和服用入場者鑑札(木製)(写真左)、和服用入場者鑑札(木製)(写真右)

上の写真は、立会場に入るために必要とされていた東京株式取引所(東株)の和服用入場鑑札(木製)で、大正時代に使用されたものです。東株の開業当時から、このような鑑札が使われていたのかどうか定かではありませんが、当時から立会場は特別な場所であったということが伝わってきます。

半纏

上の写真は、大正時代に仲買店従業員が着用していた“半纏”ですが、鑑札に和服用があることから、このころまでは立会従業員をはじめ仲買人たちの格好は和服であったようです。

昭和初期にある古老が綴った『株界源平盛衰記』では、明治30年ごろの様子を、「その頃、株店の主人公には勿論縞の着物、博多の一本獨姑の角帯なんかで雪駄履き、チョイと粋な格好であったが、小僧などは雨が降ると裸足で印伴天を着て駈け歩いていた。店員は和服に前垂掛けで草履ばき、と云つても質屋の番頭のようなギコチないものではなく、キツッとして何處か粋な處のある若い衆の姿は、花柳界などでひどくモテたものだ。」などと描いています。

### [実施する課題]
- 1) 東株の服装についての文章が引く『株界源平盛衰記』の一節で、総称の「和服」を除き、身に着けるものとして名前が挙がっているのは何ですか。すべて答えてください。
- 2) 東株の服装についての文章を、最後の文の後から再開して書き継いでください。
ここから先の資料は別の出典から取られたものです。

### [抽出資料]
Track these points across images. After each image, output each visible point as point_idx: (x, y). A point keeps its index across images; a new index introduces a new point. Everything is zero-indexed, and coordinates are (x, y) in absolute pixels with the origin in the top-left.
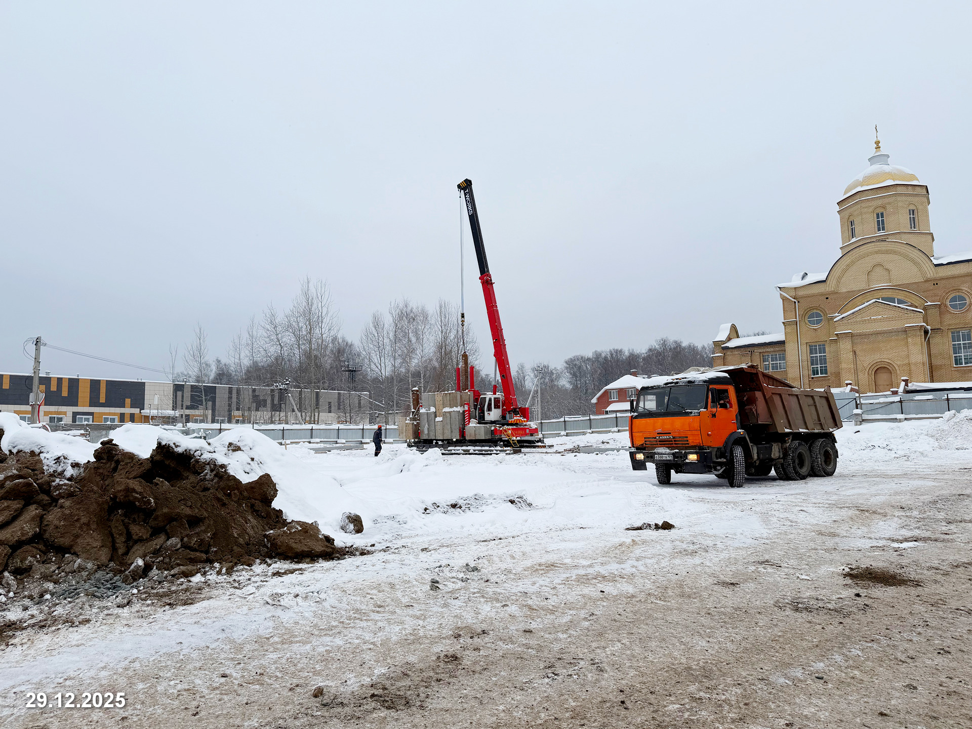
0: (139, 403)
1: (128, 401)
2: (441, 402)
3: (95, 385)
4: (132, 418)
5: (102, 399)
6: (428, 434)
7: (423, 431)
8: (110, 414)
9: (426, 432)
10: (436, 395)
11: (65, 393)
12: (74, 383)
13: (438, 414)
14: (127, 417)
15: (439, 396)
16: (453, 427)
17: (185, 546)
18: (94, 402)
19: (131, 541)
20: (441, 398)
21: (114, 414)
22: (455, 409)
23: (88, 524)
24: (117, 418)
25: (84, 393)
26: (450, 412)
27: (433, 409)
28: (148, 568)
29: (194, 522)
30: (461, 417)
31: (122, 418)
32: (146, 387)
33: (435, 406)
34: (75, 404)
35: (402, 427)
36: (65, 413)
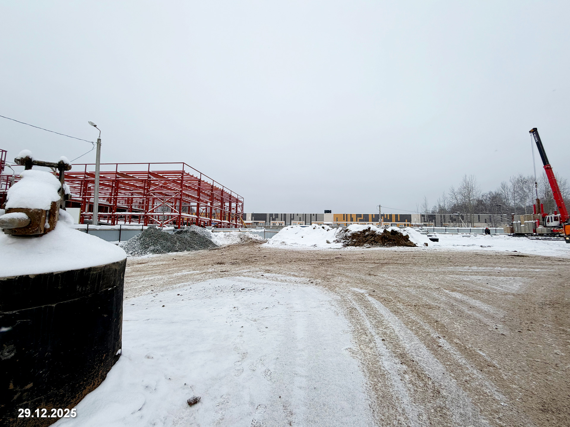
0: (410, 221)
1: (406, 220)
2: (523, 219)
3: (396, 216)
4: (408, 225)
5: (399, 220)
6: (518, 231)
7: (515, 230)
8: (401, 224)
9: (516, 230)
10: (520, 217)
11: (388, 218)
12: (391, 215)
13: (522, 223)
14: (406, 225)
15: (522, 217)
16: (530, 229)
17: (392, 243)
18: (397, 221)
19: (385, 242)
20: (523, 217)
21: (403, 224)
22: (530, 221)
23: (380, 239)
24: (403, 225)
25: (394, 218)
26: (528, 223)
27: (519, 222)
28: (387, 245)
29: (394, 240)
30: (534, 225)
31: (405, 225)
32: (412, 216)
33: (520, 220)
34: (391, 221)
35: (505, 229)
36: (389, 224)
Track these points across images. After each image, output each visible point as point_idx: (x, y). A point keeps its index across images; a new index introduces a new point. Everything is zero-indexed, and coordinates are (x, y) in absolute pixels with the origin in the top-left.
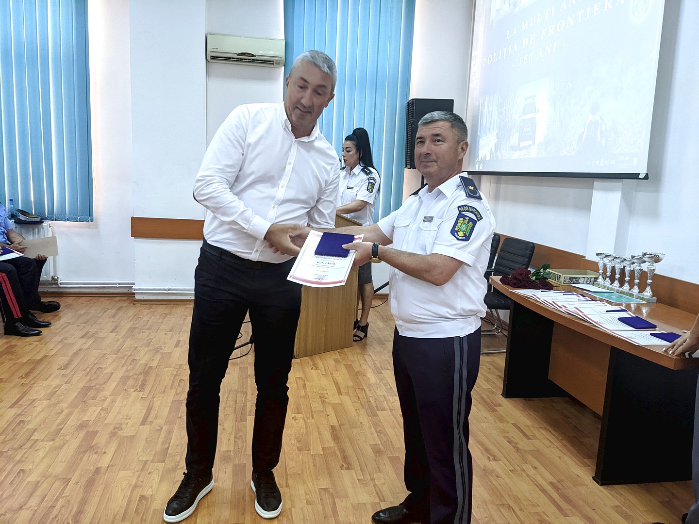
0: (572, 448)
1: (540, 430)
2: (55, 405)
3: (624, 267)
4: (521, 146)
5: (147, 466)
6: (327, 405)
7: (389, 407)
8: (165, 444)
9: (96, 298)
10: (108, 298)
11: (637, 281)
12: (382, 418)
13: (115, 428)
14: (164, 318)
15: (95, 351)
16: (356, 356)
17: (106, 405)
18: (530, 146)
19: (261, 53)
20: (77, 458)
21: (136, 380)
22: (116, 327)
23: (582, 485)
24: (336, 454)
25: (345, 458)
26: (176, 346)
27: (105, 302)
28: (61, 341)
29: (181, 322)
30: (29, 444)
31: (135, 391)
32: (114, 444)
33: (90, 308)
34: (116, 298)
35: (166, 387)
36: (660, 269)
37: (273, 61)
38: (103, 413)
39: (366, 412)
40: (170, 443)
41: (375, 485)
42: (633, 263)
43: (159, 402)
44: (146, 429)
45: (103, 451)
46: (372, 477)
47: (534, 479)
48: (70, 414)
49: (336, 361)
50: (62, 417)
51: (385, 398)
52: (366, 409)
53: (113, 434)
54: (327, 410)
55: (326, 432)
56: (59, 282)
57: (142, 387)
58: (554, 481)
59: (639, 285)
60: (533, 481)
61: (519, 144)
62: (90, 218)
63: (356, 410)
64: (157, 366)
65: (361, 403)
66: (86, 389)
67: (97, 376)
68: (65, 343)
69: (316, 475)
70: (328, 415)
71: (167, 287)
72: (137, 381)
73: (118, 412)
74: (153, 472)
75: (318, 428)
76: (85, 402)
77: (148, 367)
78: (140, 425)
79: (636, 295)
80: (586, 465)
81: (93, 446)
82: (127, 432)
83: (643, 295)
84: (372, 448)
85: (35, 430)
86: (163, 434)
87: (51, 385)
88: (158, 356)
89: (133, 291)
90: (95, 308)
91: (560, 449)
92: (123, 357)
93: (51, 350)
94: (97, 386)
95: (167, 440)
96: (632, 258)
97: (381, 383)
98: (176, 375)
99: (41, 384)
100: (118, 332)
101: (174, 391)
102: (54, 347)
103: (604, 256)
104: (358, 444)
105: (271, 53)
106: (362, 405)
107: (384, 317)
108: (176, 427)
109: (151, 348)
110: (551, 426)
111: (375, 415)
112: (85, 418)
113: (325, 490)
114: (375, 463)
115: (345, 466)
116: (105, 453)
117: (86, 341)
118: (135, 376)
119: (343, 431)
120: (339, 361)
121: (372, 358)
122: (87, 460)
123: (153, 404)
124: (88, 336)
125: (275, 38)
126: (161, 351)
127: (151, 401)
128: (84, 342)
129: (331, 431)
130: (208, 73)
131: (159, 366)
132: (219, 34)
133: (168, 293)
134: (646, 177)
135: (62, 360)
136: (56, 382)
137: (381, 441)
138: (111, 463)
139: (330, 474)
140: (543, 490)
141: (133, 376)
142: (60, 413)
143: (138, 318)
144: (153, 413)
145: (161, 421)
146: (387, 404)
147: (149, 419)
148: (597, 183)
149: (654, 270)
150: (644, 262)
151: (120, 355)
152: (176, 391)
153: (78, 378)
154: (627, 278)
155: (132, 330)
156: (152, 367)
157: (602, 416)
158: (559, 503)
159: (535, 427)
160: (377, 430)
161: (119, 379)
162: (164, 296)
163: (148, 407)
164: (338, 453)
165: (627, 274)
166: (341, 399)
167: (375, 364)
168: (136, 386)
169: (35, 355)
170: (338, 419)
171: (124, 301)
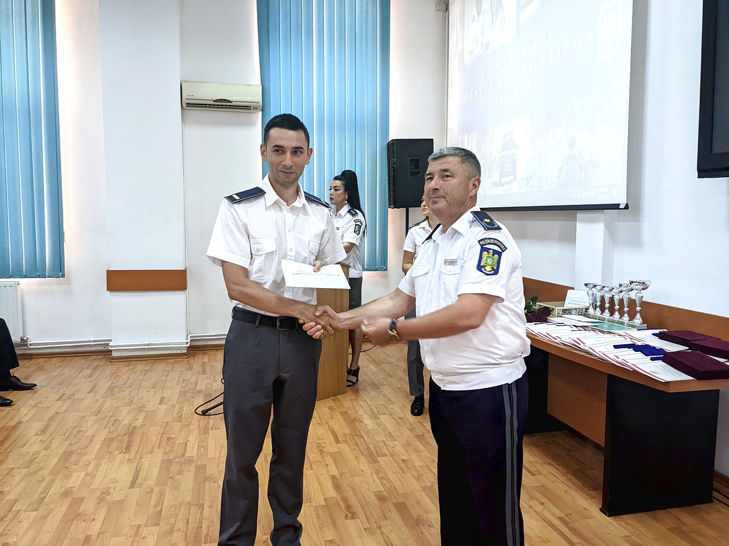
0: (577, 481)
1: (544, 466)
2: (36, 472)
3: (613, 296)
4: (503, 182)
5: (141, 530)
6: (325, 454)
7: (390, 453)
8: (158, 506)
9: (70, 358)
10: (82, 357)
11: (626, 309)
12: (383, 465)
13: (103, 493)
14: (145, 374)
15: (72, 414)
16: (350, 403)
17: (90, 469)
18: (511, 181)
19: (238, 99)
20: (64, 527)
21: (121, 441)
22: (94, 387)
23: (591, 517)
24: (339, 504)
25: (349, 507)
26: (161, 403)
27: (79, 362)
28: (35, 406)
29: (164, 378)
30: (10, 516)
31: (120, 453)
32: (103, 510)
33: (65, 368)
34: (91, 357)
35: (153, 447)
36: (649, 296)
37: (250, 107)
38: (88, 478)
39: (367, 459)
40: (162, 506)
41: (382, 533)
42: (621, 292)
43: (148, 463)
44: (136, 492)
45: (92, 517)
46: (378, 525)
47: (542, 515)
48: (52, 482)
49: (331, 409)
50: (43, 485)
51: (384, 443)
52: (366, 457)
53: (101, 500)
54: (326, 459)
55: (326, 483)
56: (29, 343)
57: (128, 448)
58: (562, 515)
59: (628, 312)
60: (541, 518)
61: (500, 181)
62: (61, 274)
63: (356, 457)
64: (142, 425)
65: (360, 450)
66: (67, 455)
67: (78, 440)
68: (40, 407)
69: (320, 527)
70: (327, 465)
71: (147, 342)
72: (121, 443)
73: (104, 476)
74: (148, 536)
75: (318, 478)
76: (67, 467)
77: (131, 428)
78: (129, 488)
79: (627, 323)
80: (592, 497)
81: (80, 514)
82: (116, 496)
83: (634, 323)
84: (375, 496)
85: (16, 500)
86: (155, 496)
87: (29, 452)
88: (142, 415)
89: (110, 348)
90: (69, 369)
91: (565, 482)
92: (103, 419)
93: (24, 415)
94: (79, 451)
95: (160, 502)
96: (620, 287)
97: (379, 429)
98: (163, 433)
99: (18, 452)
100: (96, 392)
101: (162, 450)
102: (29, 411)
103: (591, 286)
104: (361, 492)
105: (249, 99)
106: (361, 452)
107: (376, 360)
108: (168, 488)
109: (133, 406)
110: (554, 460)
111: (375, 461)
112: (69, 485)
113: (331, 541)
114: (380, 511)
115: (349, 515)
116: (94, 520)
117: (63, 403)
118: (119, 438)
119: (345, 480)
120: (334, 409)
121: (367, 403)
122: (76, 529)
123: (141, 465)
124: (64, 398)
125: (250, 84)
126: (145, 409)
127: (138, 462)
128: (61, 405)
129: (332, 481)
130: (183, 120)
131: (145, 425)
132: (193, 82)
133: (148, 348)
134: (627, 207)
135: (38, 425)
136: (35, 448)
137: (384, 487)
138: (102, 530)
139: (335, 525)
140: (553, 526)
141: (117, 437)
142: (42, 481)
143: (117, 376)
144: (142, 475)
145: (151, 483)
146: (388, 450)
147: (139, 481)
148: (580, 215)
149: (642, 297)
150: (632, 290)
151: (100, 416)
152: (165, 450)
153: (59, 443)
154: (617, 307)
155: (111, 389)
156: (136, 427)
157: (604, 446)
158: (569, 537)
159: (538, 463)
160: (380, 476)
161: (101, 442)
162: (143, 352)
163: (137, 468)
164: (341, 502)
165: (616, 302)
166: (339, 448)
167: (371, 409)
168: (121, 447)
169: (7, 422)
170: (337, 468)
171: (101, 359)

### [解答一覧]
- 1) 縞の着物、博多の一本獨姑の角帯、雪駄、印伴天、前垂、草履

- 2)
明治のころは、電話が珍しかったこともあり、和服を着た小僧さんたちが、売買注文や約定値段を走って伝えたり、町の角々に立って額に手を当てる(当限)、 相撲のシコのような足踏みをする(先物)などのしぐさで連絡していたようですが、大正10年ごろに「立会場に出入りする者は洋服に限る」とされたことから、兜町界わいの風景も次第に和服姿から洋服姿に変わっていったそうです。